▶ **Prompt**
Please return every line in the entries below with the word "Right" in it.

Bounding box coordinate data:
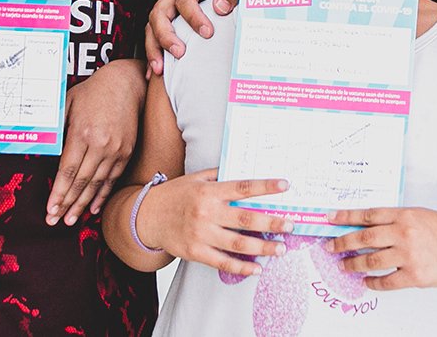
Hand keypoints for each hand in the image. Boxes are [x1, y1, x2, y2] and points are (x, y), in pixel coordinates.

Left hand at [47, 61, 143, 224]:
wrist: (127, 83)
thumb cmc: (93, 92)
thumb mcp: (68, 103)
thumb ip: (55, 127)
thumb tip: (41, 148)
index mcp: (82, 132)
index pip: (67, 171)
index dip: (58, 193)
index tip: (50, 210)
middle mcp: (101, 144)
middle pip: (81, 182)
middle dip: (67, 205)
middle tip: (55, 222)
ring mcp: (116, 150)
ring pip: (97, 184)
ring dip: (83, 205)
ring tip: (71, 220)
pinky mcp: (126, 152)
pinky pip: (112, 179)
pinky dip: (102, 195)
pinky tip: (93, 208)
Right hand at [135, 170, 293, 275]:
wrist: (146, 217)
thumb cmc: (174, 195)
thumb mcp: (195, 178)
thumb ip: (219, 175)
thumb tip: (244, 168)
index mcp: (209, 192)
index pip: (242, 188)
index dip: (265, 186)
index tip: (285, 185)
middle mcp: (206, 213)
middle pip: (245, 219)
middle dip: (271, 222)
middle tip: (290, 225)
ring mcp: (201, 234)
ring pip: (237, 243)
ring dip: (262, 247)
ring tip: (280, 249)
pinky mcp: (195, 252)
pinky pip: (222, 262)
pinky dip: (241, 267)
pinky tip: (256, 268)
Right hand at [144, 0, 241, 75]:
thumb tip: (221, 7)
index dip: (193, 16)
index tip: (207, 33)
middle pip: (159, 13)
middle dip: (166, 35)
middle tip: (179, 52)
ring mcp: (169, 9)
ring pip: (151, 27)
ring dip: (154, 48)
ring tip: (160, 69)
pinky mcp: (169, 22)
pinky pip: (154, 37)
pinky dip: (154, 54)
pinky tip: (156, 72)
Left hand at [327, 207, 436, 289]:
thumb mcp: (417, 215)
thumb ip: (393, 220)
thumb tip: (362, 227)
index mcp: (404, 215)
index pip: (367, 215)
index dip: (346, 217)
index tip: (330, 219)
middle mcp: (404, 233)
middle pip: (364, 237)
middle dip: (342, 243)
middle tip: (330, 247)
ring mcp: (409, 255)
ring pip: (371, 261)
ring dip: (353, 264)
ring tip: (344, 265)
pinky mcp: (414, 275)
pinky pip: (386, 281)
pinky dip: (373, 282)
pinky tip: (367, 281)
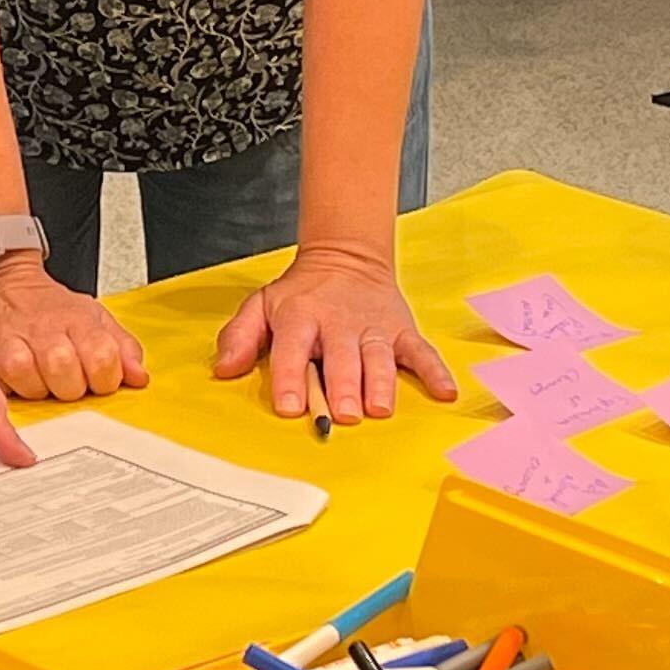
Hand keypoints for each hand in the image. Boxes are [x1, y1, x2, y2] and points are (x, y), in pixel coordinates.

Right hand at [0, 256, 148, 402]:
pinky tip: (3, 385)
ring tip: (35, 383)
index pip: (102, 356)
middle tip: (65, 384)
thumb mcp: (92, 316)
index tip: (98, 382)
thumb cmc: (46, 306)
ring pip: (23, 373)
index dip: (104, 378)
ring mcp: (5, 337)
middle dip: (68, 387)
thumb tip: (139, 376)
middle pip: (62, 367)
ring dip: (32, 388)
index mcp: (75, 320)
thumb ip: (121, 346)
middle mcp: (41, 327)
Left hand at [214, 246, 455, 422]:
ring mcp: (373, 327)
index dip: (288, 377)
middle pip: (340, 356)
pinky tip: (445, 392)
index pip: (291, 348)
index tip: (289, 405)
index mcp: (300, 317)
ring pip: (378, 356)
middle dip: (342, 384)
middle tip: (343, 412)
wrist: (346, 257)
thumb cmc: (301, 294)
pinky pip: (421, 352)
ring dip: (380, 382)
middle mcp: (338, 323)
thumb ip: (239, 336)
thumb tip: (224, 368)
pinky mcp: (401, 330)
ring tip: (379, 408)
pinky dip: (434, 371)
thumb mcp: (261, 305)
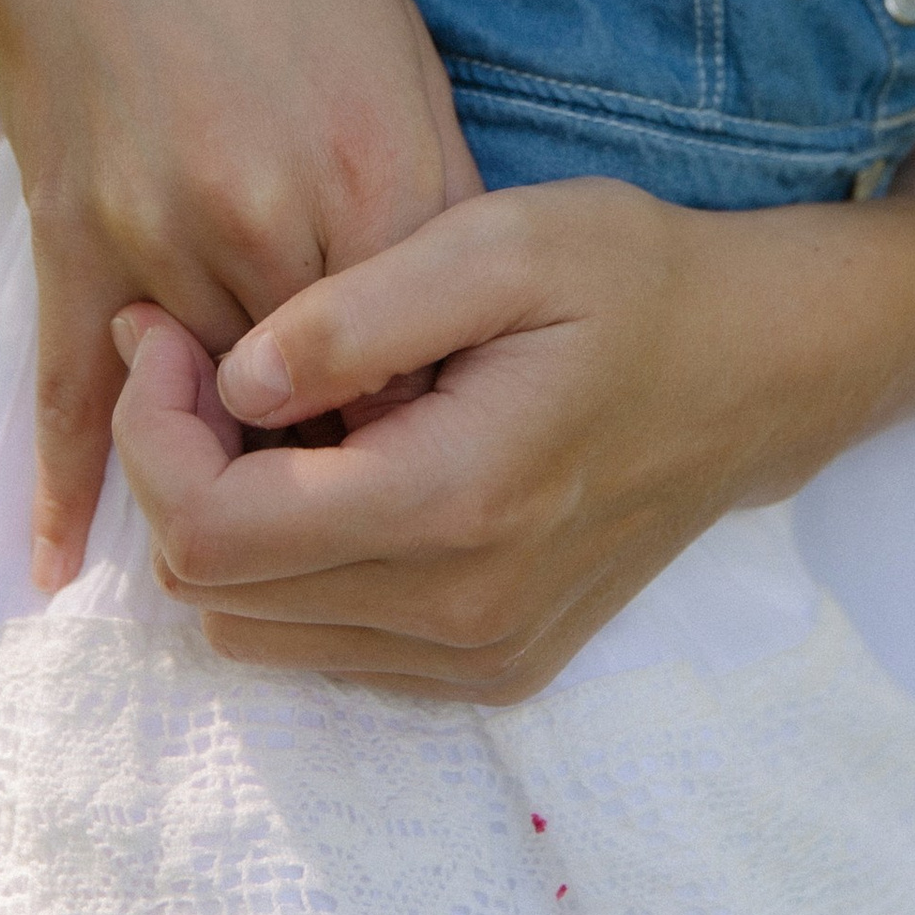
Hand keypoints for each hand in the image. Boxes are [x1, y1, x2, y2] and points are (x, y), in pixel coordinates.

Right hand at [0, 0, 478, 595]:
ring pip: (205, 407)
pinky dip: (64, 484)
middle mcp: (270, 215)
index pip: (426, 363)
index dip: (437, 422)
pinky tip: (58, 569)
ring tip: (259, 508)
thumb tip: (450, 341)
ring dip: (232, 457)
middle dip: (342, 455)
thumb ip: (432, 202)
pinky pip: (62, 386)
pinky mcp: (68, 227)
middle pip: (320, 407)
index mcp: (376, 170)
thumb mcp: (399, 58)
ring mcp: (158, 229)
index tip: (446, 458)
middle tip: (363, 506)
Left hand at [111, 174, 864, 693]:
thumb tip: (233, 379)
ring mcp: (479, 657)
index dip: (154, 432)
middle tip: (209, 360)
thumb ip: (359, 314)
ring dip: (230, 521)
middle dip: (178, 470)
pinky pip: (326, 646)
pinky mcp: (492, 670)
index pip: (213, 529)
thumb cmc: (637, 282)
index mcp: (455, 502)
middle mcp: (461, 613)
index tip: (168, 336)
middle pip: (215, 592)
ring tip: (275, 411)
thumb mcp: (504, 243)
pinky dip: (295, 566)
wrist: (760, 369)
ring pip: (255, 630)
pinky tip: (339, 468)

▶ **Exercise solution**
Right hand at [135, 170, 293, 275]:
Right hand at [144, 0, 241, 75]:
Right hand at [0, 256, 148, 402]:
Right hand at [0, 0, 478, 595]:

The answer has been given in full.